── Entries supplied

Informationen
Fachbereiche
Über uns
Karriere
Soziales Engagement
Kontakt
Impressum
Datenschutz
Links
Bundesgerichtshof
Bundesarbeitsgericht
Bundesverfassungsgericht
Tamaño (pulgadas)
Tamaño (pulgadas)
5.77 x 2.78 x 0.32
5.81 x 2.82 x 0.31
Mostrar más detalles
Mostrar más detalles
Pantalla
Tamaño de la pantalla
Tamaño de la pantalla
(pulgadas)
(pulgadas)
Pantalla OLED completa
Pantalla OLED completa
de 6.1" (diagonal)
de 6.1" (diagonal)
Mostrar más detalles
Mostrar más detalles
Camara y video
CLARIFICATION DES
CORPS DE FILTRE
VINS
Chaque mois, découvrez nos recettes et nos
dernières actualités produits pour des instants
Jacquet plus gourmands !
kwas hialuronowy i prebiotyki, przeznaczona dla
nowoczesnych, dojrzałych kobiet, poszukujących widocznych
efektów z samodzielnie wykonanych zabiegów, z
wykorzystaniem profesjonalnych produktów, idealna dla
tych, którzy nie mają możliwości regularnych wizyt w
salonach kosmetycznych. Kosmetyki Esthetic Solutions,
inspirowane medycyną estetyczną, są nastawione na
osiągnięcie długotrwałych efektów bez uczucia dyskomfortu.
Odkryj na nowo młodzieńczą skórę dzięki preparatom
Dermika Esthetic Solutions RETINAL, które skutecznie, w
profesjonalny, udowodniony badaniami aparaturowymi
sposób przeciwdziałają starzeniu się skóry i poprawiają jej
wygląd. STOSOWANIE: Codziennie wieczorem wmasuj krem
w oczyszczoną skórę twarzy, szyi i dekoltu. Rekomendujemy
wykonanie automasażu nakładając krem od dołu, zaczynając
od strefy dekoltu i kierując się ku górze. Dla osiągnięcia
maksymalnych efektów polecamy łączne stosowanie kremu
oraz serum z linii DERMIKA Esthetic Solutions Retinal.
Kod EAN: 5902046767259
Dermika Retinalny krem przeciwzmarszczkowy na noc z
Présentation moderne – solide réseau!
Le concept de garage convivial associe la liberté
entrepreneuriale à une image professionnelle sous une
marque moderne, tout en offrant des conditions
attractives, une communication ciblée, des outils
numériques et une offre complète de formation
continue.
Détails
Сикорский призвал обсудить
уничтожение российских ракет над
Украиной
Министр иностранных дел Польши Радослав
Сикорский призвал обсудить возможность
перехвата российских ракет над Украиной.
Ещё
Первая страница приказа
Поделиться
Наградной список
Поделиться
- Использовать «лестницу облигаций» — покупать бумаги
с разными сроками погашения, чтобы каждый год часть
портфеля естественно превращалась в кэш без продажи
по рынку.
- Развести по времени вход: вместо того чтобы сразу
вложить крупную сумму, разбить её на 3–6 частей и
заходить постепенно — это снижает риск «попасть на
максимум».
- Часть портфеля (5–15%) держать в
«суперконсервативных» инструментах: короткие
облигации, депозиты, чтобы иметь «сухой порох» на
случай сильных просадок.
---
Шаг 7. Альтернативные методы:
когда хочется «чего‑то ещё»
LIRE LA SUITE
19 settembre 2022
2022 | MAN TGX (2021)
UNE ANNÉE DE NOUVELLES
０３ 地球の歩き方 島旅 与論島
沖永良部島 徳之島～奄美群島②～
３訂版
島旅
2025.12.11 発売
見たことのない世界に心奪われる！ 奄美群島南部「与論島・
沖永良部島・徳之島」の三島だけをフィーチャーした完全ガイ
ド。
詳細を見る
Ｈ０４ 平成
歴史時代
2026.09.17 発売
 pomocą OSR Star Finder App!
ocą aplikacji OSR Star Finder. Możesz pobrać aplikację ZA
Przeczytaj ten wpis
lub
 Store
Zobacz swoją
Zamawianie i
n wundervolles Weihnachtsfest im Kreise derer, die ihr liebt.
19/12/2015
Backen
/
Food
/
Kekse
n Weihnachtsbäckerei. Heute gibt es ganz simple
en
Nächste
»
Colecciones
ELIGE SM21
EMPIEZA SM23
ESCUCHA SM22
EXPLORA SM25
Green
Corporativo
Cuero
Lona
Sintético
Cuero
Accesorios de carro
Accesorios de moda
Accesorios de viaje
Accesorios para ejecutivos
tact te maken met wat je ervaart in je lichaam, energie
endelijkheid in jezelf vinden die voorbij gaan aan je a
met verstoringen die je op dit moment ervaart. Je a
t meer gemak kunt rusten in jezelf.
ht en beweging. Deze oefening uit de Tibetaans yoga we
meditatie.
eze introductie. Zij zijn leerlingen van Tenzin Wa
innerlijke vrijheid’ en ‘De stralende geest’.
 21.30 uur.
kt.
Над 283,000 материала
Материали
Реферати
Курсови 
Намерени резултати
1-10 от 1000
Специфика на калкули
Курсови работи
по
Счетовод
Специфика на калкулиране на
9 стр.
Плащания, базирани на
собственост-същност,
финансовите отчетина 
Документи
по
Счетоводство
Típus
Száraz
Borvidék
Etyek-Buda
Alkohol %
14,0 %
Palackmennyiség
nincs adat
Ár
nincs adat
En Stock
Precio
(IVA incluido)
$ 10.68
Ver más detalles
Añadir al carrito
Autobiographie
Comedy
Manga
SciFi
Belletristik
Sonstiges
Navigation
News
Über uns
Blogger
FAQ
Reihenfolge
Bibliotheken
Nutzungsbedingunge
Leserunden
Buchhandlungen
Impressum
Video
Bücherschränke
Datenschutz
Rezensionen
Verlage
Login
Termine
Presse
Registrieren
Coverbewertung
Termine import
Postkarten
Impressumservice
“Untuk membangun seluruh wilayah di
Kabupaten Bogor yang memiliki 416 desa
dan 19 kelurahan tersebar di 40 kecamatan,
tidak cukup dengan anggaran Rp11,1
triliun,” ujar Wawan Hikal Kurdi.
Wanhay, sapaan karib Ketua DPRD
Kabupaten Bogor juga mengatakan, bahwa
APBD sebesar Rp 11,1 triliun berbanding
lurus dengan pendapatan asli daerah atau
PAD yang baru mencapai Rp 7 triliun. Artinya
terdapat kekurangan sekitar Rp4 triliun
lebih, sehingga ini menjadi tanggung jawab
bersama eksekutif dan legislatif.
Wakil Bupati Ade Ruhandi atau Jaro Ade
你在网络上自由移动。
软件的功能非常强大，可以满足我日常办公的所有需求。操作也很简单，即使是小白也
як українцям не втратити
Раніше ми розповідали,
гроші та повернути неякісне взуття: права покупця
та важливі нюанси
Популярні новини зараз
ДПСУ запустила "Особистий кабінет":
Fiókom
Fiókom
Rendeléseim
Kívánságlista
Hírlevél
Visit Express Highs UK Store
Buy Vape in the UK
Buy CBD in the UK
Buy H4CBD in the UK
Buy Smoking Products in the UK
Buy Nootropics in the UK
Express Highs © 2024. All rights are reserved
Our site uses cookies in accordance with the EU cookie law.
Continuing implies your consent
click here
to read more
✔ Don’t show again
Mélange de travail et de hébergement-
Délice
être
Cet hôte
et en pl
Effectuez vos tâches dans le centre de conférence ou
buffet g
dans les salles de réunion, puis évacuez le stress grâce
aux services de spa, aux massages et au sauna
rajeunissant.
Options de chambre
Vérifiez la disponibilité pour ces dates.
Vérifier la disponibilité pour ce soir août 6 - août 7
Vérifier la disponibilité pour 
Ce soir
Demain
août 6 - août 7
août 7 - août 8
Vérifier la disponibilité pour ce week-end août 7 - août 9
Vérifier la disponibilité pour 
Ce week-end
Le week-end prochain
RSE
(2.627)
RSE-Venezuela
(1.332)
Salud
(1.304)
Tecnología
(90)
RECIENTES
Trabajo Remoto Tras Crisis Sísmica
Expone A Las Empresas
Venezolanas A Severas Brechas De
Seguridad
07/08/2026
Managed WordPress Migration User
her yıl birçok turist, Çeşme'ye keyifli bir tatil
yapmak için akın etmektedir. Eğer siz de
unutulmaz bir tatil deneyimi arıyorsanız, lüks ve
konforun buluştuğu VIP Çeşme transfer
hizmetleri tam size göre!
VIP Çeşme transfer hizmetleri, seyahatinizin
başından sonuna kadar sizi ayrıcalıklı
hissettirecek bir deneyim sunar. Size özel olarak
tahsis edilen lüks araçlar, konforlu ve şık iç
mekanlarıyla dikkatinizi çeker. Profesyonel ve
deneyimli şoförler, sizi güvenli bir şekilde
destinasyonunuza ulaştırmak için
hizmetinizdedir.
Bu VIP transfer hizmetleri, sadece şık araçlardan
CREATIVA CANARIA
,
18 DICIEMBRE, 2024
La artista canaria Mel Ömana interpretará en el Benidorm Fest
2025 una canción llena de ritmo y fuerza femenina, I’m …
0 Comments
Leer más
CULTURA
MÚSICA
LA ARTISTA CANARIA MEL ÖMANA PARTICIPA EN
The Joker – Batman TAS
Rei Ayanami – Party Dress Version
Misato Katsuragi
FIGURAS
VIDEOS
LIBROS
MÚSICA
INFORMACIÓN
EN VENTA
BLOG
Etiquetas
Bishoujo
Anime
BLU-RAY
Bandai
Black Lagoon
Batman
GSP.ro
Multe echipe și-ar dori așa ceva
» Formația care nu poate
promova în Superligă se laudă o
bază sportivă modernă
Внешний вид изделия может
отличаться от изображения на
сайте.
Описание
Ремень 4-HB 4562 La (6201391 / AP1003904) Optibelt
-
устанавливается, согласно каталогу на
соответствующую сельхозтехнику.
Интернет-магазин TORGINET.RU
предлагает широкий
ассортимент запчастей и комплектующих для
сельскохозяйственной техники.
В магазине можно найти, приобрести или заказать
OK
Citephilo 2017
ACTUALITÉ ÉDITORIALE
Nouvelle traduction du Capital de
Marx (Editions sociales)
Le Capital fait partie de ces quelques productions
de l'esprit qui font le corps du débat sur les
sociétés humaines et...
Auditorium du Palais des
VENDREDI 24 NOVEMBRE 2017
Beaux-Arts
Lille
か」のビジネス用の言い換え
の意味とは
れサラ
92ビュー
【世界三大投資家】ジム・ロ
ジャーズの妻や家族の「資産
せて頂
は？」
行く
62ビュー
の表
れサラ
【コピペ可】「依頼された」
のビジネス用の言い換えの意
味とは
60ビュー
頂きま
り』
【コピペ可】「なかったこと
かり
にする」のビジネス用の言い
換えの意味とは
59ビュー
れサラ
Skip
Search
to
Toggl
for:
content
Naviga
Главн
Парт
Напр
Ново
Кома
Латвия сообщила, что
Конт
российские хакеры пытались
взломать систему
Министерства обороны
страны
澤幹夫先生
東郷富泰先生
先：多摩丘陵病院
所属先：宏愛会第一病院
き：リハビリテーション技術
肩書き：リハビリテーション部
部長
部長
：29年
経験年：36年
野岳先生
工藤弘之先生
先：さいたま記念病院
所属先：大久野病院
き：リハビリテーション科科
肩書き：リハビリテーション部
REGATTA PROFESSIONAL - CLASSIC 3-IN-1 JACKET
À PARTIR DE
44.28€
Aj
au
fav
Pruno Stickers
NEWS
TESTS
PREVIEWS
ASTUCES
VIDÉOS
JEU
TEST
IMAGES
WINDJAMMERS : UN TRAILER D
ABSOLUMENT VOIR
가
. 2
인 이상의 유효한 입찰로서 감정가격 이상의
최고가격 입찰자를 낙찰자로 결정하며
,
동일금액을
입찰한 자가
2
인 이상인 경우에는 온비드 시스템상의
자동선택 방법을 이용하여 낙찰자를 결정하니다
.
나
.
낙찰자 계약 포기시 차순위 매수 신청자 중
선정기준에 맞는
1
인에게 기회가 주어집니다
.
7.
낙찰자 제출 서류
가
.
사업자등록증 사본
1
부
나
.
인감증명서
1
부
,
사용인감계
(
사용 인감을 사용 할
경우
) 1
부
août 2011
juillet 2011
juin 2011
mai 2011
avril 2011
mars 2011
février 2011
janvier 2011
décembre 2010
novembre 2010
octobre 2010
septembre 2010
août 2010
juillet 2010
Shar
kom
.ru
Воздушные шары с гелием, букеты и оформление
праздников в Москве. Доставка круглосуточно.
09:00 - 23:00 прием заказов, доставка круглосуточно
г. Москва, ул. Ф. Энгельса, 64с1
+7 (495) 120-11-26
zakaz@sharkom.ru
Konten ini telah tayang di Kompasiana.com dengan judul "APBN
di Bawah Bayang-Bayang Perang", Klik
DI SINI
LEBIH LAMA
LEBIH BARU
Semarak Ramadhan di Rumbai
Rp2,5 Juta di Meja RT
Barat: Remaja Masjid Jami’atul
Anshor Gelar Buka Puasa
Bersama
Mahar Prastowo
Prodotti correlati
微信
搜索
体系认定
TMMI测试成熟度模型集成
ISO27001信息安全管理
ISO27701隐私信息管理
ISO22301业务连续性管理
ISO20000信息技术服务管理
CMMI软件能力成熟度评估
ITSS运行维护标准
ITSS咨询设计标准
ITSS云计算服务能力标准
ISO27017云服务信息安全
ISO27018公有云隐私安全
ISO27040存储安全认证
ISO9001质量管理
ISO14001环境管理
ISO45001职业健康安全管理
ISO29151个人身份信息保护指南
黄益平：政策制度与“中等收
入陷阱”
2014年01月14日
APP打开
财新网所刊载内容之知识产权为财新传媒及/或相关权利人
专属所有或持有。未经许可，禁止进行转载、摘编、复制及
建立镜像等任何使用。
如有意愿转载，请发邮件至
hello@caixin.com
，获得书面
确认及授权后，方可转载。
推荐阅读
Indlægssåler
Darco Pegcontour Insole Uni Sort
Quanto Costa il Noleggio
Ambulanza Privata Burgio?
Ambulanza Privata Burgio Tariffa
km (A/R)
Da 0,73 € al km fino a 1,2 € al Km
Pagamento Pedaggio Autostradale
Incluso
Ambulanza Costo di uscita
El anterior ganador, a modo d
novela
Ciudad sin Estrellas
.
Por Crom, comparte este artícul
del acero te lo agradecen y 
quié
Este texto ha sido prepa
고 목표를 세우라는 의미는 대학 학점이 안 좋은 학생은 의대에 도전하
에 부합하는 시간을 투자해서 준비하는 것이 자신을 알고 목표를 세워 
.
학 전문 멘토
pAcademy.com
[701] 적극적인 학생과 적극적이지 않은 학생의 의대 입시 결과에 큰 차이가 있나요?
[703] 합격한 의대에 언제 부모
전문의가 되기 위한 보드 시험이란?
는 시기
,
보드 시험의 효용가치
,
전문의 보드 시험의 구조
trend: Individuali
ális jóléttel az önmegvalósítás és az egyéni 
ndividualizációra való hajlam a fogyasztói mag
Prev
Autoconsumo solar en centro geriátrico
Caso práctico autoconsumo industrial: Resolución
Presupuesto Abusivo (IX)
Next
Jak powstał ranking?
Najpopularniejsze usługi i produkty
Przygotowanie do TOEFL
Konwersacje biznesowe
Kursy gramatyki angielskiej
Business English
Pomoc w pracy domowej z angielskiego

────

* [Exercise details]:
Give back precisely the lines above that start at the line containing "Wanhay, sapaan karib Ketua DPRD" and end at the line containing "terdapat kekurangan sekitar Rp4 triliun", inclusive. No other lines belong in the output.

* [Response to the exercise]:
Wanhay, sapaan karib Ketua DPRD
Kabupaten Bogor juga mengatakan, bahwa
APBD sebesar Rp 11,1 triliun berbanding
lurus dengan pendapatan asli daerah atau
PAD yang baru mencapai Rp 7 triliun. Artinya
terdapat kekurangan sekitar Rp4 triliun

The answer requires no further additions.